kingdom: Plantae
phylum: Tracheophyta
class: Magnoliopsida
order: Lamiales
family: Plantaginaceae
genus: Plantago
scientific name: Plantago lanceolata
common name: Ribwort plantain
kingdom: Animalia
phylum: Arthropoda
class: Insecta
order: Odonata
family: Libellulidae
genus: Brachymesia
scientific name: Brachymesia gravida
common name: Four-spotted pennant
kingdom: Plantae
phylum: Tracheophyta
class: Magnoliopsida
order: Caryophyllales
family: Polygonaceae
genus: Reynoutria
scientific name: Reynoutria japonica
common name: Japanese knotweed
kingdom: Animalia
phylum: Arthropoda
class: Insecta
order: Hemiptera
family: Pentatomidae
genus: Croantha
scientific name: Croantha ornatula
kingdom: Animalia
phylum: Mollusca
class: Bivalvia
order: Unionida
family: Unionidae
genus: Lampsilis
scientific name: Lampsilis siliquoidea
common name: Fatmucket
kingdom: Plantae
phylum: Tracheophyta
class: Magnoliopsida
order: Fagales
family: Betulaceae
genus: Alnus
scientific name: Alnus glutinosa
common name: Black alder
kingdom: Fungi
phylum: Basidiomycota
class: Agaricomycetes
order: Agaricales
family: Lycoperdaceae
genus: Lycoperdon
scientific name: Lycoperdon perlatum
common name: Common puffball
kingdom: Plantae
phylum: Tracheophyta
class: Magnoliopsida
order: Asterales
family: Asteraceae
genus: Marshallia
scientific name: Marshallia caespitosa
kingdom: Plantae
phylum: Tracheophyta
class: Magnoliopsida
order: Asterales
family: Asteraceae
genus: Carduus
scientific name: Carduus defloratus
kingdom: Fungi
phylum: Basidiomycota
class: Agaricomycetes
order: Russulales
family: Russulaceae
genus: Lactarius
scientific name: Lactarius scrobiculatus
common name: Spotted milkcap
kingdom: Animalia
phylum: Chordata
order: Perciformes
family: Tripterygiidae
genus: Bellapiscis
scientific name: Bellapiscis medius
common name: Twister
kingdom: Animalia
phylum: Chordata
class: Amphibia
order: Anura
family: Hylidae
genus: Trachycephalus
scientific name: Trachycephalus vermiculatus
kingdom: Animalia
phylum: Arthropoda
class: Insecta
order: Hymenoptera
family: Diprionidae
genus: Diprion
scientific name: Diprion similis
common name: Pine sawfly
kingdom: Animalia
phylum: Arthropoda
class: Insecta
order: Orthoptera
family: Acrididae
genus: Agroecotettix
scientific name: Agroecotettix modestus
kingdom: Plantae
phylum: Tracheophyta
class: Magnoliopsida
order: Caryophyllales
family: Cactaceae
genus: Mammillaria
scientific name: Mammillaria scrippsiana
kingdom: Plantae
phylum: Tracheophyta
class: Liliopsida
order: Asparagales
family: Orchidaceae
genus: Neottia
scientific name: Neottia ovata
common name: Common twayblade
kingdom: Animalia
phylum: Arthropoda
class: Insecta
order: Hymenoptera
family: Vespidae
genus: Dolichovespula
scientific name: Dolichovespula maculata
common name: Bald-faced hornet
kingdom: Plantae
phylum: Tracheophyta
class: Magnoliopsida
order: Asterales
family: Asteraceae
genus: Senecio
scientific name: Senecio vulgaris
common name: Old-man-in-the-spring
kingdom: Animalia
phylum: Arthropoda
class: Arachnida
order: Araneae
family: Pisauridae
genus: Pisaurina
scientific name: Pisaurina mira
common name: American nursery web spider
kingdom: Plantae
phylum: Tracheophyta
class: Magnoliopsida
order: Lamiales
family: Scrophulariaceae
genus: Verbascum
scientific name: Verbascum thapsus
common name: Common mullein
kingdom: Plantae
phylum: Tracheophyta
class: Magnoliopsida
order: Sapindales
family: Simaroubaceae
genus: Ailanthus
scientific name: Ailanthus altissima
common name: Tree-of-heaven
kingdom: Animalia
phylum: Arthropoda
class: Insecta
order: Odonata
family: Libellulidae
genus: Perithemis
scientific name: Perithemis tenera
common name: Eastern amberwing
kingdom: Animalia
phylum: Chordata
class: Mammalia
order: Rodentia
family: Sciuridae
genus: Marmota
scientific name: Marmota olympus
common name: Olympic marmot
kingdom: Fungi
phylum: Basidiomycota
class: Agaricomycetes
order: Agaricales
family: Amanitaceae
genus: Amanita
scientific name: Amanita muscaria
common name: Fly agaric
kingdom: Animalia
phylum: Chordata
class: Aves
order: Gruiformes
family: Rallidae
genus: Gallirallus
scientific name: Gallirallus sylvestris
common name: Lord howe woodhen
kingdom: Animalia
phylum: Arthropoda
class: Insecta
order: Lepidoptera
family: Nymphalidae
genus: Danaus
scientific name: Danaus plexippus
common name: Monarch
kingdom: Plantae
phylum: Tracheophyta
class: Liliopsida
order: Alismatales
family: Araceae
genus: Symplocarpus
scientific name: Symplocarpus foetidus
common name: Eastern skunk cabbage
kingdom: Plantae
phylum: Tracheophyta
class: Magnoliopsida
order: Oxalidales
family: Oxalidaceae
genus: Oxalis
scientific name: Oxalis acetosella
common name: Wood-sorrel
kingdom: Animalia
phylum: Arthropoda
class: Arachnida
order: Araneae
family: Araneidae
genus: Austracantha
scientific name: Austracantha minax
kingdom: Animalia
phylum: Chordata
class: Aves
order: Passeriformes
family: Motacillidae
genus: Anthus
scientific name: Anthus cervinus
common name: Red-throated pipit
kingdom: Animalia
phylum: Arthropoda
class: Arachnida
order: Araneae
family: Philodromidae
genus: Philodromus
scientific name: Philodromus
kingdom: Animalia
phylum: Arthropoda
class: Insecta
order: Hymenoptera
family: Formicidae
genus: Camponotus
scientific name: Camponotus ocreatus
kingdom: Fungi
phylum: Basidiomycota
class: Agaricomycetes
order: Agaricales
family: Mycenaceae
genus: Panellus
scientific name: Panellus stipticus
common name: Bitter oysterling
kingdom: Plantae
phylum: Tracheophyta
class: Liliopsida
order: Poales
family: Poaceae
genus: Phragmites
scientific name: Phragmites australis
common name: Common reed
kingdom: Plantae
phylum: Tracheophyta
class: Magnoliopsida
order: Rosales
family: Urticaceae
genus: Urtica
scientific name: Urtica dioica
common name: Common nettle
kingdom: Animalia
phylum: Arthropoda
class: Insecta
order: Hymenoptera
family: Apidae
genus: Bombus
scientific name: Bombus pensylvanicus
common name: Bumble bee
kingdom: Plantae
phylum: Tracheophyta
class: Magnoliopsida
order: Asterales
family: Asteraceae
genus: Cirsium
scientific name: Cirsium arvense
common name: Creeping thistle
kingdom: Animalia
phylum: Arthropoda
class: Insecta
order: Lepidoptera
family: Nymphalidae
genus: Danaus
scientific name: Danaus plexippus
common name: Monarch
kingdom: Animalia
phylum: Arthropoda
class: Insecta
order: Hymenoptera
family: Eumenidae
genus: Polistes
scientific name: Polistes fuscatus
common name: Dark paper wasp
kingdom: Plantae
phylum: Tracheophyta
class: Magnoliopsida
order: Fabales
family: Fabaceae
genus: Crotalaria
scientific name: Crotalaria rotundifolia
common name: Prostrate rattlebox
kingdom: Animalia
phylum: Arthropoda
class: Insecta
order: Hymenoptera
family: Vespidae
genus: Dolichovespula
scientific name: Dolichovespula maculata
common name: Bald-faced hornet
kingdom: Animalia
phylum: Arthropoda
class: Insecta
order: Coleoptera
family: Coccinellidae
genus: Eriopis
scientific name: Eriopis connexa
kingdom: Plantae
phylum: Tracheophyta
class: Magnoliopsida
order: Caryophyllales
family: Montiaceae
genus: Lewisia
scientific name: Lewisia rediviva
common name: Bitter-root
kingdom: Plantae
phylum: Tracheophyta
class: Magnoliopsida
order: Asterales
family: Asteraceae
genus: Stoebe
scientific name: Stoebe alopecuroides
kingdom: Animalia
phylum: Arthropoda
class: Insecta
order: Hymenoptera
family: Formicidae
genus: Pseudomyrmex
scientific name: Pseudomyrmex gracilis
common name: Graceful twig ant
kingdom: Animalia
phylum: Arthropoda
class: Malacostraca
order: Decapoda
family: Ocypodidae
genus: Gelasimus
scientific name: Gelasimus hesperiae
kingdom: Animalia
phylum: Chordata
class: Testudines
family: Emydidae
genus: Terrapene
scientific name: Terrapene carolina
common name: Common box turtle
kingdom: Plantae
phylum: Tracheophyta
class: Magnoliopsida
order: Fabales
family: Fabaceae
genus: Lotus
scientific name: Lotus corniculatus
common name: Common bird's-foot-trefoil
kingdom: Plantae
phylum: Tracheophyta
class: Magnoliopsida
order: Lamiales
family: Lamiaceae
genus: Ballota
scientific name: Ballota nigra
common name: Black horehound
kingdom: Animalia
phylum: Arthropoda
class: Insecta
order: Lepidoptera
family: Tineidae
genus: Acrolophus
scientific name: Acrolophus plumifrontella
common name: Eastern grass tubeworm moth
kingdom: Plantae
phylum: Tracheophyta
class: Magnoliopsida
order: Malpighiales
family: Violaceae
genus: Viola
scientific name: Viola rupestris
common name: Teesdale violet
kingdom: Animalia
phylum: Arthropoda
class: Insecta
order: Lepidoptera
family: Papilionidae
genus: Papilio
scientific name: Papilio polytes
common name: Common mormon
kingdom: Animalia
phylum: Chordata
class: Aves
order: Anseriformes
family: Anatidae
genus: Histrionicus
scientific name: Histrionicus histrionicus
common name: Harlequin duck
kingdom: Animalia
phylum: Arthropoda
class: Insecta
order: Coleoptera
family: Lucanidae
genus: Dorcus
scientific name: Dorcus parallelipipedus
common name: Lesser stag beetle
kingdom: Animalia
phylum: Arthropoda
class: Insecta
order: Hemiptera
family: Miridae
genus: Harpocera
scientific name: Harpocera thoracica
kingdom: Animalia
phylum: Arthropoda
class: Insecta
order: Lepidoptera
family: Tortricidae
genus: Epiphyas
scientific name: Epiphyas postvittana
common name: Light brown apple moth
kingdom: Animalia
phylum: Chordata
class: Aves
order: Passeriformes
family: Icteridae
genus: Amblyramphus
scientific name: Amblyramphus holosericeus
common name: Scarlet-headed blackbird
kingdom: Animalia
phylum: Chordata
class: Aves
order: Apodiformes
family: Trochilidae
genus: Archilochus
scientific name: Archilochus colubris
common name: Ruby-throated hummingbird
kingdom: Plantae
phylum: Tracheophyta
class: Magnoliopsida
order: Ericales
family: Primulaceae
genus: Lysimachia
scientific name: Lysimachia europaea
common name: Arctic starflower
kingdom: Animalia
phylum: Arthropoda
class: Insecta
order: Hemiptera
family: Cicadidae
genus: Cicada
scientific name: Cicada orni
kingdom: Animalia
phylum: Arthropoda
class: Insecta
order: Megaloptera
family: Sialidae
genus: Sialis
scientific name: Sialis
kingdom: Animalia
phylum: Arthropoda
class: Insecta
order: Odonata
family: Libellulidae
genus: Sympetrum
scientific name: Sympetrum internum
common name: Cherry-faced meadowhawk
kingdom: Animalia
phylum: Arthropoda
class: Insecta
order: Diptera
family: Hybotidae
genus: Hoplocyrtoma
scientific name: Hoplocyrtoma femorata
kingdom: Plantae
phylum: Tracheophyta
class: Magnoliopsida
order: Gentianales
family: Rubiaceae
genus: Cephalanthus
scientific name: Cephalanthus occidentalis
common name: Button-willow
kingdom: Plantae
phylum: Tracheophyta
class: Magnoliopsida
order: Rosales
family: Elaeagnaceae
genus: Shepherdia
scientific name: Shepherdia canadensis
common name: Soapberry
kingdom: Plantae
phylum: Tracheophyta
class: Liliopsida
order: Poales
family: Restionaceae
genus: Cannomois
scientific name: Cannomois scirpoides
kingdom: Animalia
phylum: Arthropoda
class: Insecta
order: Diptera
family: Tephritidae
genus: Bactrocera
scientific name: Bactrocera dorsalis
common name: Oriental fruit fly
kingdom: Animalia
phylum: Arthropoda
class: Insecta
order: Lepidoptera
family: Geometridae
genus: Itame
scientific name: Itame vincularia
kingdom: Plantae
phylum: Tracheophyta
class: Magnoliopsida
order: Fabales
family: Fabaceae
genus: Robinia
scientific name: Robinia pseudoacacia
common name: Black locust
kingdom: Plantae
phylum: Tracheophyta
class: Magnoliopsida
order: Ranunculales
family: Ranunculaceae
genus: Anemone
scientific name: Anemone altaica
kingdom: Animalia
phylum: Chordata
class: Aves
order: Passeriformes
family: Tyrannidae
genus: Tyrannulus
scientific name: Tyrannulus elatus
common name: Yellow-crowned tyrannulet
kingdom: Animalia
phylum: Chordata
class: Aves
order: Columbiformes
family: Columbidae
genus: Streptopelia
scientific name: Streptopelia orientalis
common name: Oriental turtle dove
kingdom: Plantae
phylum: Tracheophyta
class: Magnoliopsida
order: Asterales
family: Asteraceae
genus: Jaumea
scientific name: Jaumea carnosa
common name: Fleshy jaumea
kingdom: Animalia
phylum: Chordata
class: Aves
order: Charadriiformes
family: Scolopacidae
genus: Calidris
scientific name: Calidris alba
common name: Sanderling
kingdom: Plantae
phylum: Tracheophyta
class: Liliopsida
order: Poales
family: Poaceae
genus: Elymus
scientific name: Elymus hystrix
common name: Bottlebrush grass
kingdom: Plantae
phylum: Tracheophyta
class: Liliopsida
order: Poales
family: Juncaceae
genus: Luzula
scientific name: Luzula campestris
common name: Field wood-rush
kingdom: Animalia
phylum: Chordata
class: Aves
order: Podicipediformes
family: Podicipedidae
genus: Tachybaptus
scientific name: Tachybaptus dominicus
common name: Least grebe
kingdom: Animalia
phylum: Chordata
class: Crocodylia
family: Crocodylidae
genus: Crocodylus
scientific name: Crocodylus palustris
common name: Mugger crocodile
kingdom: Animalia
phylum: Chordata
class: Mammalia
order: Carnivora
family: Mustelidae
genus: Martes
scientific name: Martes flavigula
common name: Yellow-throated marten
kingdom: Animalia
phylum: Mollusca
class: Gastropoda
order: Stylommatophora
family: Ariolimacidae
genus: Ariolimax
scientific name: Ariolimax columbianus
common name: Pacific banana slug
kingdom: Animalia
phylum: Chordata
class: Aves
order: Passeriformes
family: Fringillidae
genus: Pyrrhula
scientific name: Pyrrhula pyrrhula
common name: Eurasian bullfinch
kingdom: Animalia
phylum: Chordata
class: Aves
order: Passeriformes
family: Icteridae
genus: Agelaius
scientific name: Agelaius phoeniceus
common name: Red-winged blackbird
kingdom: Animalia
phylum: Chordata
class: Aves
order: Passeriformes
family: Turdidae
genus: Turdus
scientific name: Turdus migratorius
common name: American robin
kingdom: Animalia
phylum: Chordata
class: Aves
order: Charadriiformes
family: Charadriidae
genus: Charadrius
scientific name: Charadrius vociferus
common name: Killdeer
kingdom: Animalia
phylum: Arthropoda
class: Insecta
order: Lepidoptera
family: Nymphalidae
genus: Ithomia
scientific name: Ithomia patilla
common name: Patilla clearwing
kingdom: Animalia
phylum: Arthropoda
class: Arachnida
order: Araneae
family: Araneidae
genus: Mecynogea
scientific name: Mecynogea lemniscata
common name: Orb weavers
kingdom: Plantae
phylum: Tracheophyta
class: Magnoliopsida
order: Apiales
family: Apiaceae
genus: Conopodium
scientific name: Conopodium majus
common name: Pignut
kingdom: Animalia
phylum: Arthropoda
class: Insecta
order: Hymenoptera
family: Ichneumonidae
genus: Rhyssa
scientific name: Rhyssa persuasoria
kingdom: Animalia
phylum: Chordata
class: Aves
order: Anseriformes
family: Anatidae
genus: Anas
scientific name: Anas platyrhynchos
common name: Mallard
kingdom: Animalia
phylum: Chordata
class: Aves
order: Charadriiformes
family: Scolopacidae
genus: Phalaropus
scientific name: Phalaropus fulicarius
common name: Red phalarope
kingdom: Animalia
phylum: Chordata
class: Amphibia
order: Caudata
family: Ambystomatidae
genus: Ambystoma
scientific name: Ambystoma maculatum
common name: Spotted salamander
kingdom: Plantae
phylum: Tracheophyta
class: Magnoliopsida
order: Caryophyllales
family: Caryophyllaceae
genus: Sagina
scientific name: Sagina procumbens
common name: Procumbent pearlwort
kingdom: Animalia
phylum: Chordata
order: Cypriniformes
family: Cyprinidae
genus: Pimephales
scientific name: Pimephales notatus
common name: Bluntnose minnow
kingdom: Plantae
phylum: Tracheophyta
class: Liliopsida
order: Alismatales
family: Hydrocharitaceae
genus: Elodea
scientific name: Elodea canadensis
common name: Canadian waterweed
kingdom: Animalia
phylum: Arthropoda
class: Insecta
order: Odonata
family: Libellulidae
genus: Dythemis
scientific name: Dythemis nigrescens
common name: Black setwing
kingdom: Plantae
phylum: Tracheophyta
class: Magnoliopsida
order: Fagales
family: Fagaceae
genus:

________________

● Task to complete
Retype the part of the material that opens with the line containing "genus: Oxalis" and closes with the line containing "genus: Philodromus", including both of those lines, with no changes.

● Task output
genus: Oxalis
scientific name: Oxalis acetosella
common name: Wood-sorrel
kingdom: Animalia
phylum: Arthropoda
class: Arachnida
order: Araneae
family: Araneidae
genus: Austracantha
scientific name: Austracantha minax
kingdom: Animalia
phylum: Chordata
class: Aves
order: Passeriformes
family: Motacillidae
genus: Anthus
scientific name: Anthus cervinus
common name: Red-throated pipit
kingdom: Animalia
phylum: Arthropoda
class: Arachnida
order: Araneae
family: Philodromidae
genus: Philodromus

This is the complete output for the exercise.